• Set exercise: Copy the lines of the records below word for word, starting at the line that contains "county / district: Larecaja" and ending at the line that contains "elevation (m): 3353", with both of those lines included.

[BEGIN Dataset]

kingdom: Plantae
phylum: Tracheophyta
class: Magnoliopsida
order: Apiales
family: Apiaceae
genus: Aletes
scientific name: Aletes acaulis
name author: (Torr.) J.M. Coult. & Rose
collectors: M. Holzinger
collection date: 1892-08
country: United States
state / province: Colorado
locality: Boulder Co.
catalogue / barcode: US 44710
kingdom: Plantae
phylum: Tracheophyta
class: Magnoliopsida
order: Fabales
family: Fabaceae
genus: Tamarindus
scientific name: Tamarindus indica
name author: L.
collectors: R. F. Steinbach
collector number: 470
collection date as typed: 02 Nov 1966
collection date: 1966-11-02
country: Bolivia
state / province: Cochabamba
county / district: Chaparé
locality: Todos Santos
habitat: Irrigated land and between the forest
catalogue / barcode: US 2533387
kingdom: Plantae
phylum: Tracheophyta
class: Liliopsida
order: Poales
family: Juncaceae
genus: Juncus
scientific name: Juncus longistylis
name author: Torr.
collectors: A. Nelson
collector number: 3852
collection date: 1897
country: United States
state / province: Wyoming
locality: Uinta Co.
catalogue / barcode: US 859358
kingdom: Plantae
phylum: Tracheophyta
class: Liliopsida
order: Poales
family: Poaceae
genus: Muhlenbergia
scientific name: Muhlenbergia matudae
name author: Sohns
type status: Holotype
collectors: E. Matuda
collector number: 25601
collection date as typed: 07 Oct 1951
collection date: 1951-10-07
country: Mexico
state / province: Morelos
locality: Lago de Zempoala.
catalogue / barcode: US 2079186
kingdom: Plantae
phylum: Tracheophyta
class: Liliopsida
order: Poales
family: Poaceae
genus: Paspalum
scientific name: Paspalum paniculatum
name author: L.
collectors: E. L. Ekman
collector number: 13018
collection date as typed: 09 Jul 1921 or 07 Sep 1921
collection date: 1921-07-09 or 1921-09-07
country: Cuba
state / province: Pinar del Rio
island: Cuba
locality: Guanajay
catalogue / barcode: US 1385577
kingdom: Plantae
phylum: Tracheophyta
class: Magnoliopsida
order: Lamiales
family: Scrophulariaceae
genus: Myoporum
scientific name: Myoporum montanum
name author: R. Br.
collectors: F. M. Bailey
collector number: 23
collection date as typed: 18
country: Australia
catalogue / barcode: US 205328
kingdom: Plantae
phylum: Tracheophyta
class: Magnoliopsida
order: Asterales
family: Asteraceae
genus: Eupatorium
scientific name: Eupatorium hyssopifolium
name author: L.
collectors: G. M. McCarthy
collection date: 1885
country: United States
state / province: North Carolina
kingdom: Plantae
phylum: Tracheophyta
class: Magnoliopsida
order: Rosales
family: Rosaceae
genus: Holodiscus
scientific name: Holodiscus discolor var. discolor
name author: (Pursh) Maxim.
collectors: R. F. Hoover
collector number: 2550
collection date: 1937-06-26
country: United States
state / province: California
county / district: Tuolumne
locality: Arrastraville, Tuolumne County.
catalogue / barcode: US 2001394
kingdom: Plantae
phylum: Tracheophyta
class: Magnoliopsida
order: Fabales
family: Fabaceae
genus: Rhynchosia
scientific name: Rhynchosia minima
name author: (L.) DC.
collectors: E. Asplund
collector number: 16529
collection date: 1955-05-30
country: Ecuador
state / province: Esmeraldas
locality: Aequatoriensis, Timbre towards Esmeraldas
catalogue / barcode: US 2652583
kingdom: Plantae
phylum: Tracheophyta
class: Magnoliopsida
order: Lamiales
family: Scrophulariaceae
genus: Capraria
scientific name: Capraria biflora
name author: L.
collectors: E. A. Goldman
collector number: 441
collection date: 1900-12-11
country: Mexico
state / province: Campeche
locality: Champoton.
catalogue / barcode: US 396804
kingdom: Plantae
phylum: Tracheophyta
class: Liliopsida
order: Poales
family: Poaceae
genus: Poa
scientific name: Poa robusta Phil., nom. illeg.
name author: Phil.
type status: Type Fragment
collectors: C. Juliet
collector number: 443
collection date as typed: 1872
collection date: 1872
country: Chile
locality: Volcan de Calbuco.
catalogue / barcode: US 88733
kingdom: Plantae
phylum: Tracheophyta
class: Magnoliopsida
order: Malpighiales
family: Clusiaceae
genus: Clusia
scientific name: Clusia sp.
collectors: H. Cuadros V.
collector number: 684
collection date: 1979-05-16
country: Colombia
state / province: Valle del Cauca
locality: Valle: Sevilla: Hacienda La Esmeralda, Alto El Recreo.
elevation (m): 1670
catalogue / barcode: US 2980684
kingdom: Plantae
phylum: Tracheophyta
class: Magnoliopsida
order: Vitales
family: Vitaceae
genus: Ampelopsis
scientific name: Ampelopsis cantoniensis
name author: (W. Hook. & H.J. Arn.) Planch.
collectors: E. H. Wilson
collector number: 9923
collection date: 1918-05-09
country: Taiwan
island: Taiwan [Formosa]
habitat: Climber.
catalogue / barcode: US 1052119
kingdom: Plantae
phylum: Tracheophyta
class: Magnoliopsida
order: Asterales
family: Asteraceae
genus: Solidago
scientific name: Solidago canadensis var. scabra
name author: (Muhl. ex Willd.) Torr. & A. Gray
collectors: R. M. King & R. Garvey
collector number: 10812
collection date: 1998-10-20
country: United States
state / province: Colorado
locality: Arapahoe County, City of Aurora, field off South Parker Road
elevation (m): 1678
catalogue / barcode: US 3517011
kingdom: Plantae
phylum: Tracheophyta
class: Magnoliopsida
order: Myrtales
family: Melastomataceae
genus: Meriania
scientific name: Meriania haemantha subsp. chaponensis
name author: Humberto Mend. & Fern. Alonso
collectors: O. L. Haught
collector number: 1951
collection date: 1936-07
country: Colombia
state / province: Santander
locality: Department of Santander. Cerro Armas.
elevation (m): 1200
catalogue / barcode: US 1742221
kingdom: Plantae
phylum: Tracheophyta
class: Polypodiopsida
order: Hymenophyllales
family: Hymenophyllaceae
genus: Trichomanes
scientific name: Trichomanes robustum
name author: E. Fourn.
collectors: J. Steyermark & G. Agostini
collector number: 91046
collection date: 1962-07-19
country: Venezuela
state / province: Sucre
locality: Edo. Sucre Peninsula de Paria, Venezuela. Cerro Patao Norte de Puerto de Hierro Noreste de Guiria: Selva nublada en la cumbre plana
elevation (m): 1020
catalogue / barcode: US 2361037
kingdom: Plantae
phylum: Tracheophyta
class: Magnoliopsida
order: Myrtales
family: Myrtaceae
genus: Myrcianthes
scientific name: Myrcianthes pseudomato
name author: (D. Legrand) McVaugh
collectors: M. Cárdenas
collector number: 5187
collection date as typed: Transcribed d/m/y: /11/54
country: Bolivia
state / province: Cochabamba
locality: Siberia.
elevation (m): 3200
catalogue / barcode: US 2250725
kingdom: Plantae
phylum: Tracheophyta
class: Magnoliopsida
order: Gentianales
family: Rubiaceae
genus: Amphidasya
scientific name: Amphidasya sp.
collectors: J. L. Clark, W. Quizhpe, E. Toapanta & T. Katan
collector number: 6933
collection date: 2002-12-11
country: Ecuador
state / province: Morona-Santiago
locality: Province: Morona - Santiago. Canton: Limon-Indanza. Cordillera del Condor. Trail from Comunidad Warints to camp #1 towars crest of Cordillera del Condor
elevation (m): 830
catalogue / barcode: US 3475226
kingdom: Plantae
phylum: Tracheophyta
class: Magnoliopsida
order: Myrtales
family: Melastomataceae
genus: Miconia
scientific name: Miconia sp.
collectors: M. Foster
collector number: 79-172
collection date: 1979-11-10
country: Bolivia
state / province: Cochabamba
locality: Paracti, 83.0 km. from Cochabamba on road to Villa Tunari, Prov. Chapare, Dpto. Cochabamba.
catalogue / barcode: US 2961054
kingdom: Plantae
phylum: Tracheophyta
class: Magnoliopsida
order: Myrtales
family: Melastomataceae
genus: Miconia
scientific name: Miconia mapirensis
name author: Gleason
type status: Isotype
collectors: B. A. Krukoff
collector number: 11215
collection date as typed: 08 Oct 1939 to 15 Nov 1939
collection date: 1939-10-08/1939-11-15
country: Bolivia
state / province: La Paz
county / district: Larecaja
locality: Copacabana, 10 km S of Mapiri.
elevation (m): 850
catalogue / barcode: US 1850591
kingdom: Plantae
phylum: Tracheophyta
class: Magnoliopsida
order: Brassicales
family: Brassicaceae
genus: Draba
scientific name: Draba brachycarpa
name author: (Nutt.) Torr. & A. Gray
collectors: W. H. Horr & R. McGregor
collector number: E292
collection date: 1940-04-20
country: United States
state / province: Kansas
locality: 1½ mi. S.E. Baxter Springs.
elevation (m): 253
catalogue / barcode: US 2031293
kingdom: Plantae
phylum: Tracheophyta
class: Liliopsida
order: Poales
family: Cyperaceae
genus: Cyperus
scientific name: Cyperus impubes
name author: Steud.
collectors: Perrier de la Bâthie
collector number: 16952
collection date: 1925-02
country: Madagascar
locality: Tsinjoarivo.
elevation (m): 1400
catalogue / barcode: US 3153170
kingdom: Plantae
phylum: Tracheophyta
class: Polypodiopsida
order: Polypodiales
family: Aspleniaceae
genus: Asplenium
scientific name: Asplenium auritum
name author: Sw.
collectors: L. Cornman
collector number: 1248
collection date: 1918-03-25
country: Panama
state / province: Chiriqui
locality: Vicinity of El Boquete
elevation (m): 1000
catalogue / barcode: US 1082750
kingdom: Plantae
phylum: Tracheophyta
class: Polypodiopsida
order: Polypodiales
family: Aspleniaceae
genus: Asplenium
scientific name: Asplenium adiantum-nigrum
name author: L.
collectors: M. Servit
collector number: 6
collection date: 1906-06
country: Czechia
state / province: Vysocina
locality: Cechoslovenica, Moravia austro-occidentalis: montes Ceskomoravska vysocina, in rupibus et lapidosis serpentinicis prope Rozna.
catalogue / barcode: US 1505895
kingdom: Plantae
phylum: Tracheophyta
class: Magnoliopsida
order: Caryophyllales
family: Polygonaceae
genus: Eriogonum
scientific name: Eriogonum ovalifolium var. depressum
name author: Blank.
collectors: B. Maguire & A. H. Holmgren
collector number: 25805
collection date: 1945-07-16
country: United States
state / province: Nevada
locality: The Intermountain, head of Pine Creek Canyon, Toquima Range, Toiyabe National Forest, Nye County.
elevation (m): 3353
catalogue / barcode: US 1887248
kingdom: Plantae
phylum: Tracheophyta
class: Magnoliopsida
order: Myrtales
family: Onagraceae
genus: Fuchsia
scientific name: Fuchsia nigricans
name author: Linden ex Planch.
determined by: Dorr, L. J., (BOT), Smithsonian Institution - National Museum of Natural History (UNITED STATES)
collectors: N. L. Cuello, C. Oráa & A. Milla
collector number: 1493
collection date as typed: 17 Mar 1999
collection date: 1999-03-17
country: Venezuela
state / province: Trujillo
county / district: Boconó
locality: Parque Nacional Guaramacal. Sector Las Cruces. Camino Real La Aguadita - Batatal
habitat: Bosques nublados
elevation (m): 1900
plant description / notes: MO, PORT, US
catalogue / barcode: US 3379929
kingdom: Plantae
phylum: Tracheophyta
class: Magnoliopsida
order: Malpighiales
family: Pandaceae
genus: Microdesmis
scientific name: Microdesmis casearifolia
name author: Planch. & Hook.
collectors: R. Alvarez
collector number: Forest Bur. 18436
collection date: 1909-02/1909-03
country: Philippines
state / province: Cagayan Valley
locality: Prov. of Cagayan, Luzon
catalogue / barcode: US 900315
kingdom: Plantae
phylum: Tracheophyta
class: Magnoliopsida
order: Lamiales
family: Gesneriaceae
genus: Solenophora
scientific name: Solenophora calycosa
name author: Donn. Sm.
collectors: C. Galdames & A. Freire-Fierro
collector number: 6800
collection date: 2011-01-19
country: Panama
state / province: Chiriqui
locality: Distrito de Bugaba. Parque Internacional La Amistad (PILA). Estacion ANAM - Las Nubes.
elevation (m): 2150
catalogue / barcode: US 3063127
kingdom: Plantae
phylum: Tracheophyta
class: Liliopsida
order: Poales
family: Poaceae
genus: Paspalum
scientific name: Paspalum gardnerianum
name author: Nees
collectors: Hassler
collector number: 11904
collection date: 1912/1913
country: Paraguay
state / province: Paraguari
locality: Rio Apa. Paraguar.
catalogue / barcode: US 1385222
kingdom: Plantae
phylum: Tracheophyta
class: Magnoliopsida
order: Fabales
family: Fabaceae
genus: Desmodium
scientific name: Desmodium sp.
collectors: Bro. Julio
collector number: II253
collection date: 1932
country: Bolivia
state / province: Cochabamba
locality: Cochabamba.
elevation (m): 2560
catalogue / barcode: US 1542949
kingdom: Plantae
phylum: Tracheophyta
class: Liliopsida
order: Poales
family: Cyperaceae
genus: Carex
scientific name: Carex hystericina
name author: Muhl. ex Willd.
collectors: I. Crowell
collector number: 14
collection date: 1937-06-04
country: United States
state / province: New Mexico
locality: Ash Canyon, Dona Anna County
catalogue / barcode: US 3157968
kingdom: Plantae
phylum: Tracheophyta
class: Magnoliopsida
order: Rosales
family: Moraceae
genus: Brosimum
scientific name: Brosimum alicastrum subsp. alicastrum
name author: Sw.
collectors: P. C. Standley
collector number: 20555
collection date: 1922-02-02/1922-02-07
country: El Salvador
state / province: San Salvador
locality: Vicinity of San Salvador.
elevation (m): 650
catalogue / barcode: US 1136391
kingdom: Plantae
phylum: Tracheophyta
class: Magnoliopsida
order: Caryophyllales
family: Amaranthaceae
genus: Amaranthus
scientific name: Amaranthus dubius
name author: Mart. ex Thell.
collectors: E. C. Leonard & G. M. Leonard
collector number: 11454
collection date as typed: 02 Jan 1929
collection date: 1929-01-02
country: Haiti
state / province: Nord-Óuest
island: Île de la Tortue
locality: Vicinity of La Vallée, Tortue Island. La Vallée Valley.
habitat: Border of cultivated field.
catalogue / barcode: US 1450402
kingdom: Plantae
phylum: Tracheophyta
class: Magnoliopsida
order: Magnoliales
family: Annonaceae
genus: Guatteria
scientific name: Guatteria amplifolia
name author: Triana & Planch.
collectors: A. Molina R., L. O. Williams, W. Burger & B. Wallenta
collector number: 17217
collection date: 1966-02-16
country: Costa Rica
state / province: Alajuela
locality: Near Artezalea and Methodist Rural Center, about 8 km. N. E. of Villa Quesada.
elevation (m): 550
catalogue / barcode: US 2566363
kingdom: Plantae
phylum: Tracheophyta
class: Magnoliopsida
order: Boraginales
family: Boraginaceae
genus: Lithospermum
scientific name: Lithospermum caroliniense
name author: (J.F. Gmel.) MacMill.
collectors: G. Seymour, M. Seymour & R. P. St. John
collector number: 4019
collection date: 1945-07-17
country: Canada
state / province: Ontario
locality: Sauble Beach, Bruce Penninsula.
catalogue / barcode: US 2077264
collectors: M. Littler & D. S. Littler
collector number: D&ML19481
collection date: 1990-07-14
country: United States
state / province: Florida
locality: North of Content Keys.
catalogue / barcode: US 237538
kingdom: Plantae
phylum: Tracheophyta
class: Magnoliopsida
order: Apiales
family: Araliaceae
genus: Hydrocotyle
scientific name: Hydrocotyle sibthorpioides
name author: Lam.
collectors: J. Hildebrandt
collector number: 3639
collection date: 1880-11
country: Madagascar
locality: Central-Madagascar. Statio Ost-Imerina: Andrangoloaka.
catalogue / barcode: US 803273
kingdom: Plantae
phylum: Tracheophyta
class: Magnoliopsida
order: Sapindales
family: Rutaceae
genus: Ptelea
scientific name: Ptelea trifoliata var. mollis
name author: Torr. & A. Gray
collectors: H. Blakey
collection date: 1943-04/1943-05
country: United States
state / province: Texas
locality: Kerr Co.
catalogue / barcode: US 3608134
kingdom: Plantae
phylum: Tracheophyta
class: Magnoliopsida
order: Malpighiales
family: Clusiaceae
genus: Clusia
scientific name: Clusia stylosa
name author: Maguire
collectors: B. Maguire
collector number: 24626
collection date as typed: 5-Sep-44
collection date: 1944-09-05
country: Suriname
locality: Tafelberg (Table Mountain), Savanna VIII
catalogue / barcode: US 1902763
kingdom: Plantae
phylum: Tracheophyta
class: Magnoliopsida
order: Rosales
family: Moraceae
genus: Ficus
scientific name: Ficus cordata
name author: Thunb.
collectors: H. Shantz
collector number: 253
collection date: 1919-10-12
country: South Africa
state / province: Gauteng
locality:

[END Dataset]

• Finished exercise:
county / district: Larecaja
locality: Copacabana, 10 km S of Mapiri.
elevation (m): 850
catalogue / barcode: US 1850591
kingdom: Plantae
phylum: Tracheophyta
class: Magnoliopsida
order: Brassicales
family: Brassicaceae
genus: Draba
scientific name: Draba brachycarpa
name author: (Nutt.) Torr. & A. Gray
collectors: W. H. Horr & R. McGregor
collector number: E292
collection date: 1940-04-20
country: United States
state / province: Kansas
locality: 1½ mi. S.E. Baxter Springs.
elevation (m): 253
catalogue / barcode: US 2031293
kingdom: Plantae
phylum: Tracheophyta
class: Liliopsida
order: Poales
family: Cyperaceae
genus: Cyperus
scientific name: Cyperus impubes
name author: Steud.
collectors: Perrier de la Bâthie
collector number: 16952
collection date: 1925-02
country: Madagascar
locality: Tsinjoarivo.
elevation (m): 1400
catalogue / barcode: US 3153170
kingdom: Plantae
phylum: Tracheophyta
class: Polypodiopsida
order: Polypodiales
family: Aspleniaceae
genus: Asplenium
scientific name: Asplenium auritum
name author: Sw.
collectors: L. Cornman
collector number: 1248
collection date: 1918-03-25
country: Panama
state / province: Chiriqui
locality: Vicinity of El Boquete
elevation (m): 1000
catalogue / barcode: US 1082750
kingdom: Plantae
phylum: Tracheophyta
class: Polypodiopsida
order: Polypodiales
family: Aspleniaceae
genus: Asplenium
scientific name: Asplenium adiantum-nigrum
name author: L.
collectors: M. Servit
collector number: 6
collection date: 1906-06
country: Czechia
state / province: Vysocina
locality: Cechoslovenica, Moravia austro-occidentalis: montes Ceskomoravska vysocina, in rupibus et lapidosis serpentinicis prope Rozna.
catalogue / barcode: US 1505895
kingdom: Plantae
phylum: Tracheophyta
class: Magnoliopsida
order: Caryophyllales
family: Polygonaceae
genus: Eriogonum
scientific name: Eriogonum ovalifolium var. depressum
name author: Blank.
collectors: B. Maguire & A. H. Holmgren
collector number: 25805
collection date: 1945-07-16
country: United States
state / province: Nevada
locality: The Intermountain, head of Pine Creek Canyon, Toquima Range, Toiyabe National Forest, Nye County.
elevation (m): 3353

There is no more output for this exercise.